Et si on vivait en paix avec la mort ? Cette question, la journaliste Sarah Dumont la pose à chacun à travers son site internet happyend.life qu'elle a créé en 2018. Tous les sujets y sont abordés sans tabou. Elle coanimera le 7 octobre une conférence proposée par Géroscopie dans le cadre de Santexpo et nous parle ici de rituels à réinventer.
Deuil : des rituels à réinventer ?
« Ne pas pouvoir les voir avant leur départ est une situation cruelle pour beaucoup d'entre nous » a témoigné François Hollande à la suite du décès de son père de 96 ans en Ehpad. On le sait, l'accompagnement d'un proche en fin de vie et la cérémonie d'obsèques jouent un rôle clé dans le cheminement de deuil. Comment se résoudre à quitter ceux qu'on aime sans les couvrir de fleurs et prendre dans nos bras ceux qui restent ?
Cette situation, jamais vécue auparavant, vient perturber un rite séculaire qui permet de transcender l'épreuve. Elle engendre indéniablement une douleur supplémentaire et majore la tristesse provoquée par ce décès : sentiment d'impuissance, d'inachevé, etc. Mais ne nous méprenons pas, ce moment de recueillement ne résume pas et ne détermine pas le processus de deuil, qui repose avant tout et surtout sur la relation que l'on entretenait avec son proche, le lien qui nous unissait à lui et marque le début d'un travail de séparation psychique qui s'inscrit dans une temporalité indéfinie.
A nous de puiser dans notre créativité intérieure. Les pompes funèbres sont là pour nous accompagner dans cette étape de vie mais pas pour tracer notre chemin de deuil. Nous, seuls, devons le baliser. La particularité de cette situation doit nous amener, plus que jamais, à écouter nos besoins, nos sentiments, et à les exprimer.
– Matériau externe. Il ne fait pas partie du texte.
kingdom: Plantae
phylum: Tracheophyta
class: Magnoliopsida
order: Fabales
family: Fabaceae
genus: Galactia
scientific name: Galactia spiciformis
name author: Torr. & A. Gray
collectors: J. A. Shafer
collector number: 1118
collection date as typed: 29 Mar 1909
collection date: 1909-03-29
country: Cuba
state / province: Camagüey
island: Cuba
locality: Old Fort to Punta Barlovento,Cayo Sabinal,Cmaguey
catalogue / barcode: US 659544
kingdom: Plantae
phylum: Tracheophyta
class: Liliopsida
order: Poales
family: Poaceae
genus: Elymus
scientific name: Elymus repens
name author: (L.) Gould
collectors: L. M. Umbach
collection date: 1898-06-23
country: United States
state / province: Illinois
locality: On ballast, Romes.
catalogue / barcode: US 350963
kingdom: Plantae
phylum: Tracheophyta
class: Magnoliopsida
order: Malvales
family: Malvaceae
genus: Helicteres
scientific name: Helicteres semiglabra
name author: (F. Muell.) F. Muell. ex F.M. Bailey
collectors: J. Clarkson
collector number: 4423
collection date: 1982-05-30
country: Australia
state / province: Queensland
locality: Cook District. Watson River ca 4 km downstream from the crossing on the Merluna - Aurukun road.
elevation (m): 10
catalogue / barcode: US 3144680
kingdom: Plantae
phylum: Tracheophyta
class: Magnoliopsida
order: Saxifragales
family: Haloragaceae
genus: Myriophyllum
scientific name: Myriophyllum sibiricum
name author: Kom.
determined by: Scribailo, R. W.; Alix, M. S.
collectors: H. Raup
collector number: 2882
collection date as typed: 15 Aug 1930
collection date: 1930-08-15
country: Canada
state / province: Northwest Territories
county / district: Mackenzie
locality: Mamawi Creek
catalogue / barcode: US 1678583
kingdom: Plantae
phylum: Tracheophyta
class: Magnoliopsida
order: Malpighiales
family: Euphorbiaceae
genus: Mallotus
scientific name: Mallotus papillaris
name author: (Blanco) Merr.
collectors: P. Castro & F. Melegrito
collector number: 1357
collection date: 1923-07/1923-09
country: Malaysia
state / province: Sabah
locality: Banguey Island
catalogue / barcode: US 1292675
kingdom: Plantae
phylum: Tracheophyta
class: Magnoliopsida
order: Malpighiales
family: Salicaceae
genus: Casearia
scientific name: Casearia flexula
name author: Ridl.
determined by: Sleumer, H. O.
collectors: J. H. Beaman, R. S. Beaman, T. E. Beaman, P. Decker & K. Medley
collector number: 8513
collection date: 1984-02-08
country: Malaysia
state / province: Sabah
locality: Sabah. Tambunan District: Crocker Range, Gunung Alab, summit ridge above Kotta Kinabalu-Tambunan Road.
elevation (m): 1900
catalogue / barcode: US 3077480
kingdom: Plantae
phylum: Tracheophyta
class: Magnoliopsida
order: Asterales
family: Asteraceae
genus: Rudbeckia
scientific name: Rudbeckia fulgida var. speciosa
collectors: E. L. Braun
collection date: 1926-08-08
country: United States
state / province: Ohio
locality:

Ces dernières semaines, on a vu des familles et des amis s'unir à travers un écran pour vivre ensemble l'enterrement de l'être aimé, des petits-enfants poster leurs dessins en hommage à leurs grands-parents sur Instagram. Des fleurs en papier ont été fabriquées en tribu, des galets ont été peints, des chansons écrites à quatre mains et chantées en coeur par écrans interposés, des photos ont été rassemblées pour créer un album commémoratif... Et, dans cette intimité familiale, les enfants, souvent tenus à l'écart des funérailles par souci de les préserver, ont pu participer à cette émouvante créativité. Demain, sans doute y seront-ils invités. Dans cette période, chacun est amené à inventer son propre rituel.
Pour ceux qui le souhaiteront, une cérémonie de souvenirs pourra être organisée quand les lieux réservés aux funérailles accueilleront à nouveau des assemblées nombreuses , au moment de la remise des cendres ou encore de leur dispersion. Si le cercueil n'est plus présent, il pourra être représenté par un objet symbolique. Les familles pourront alors réparer, apaiser, la douloureuse frustration et l'éprouvant sentiment d'arrachement d'un adieu inachevé.
Alors bien sûr, ce que nous vivons aujourd'hui, ou ne vivons pas à cause du confinement, imposera de redoubler de vigilance, d'écoute, d'attention. Cette crise actualise à notre conscience que le deuil n'est pas une expérience anonyme dans notre histoire, que le chagrin est légitime et qu'il a besoin d'être porté par un élan solidaire et bienveillant.
Quoi qu'il advienne, rappelons-nous que nos morts resteront confinés à jamais dans nos mémoires individuelles et collectives.
Sarah Dumont
avec Cynthia Mauro, psychologue, docteure en psychologie, vice-présidente du Centre International d'études sur la mort.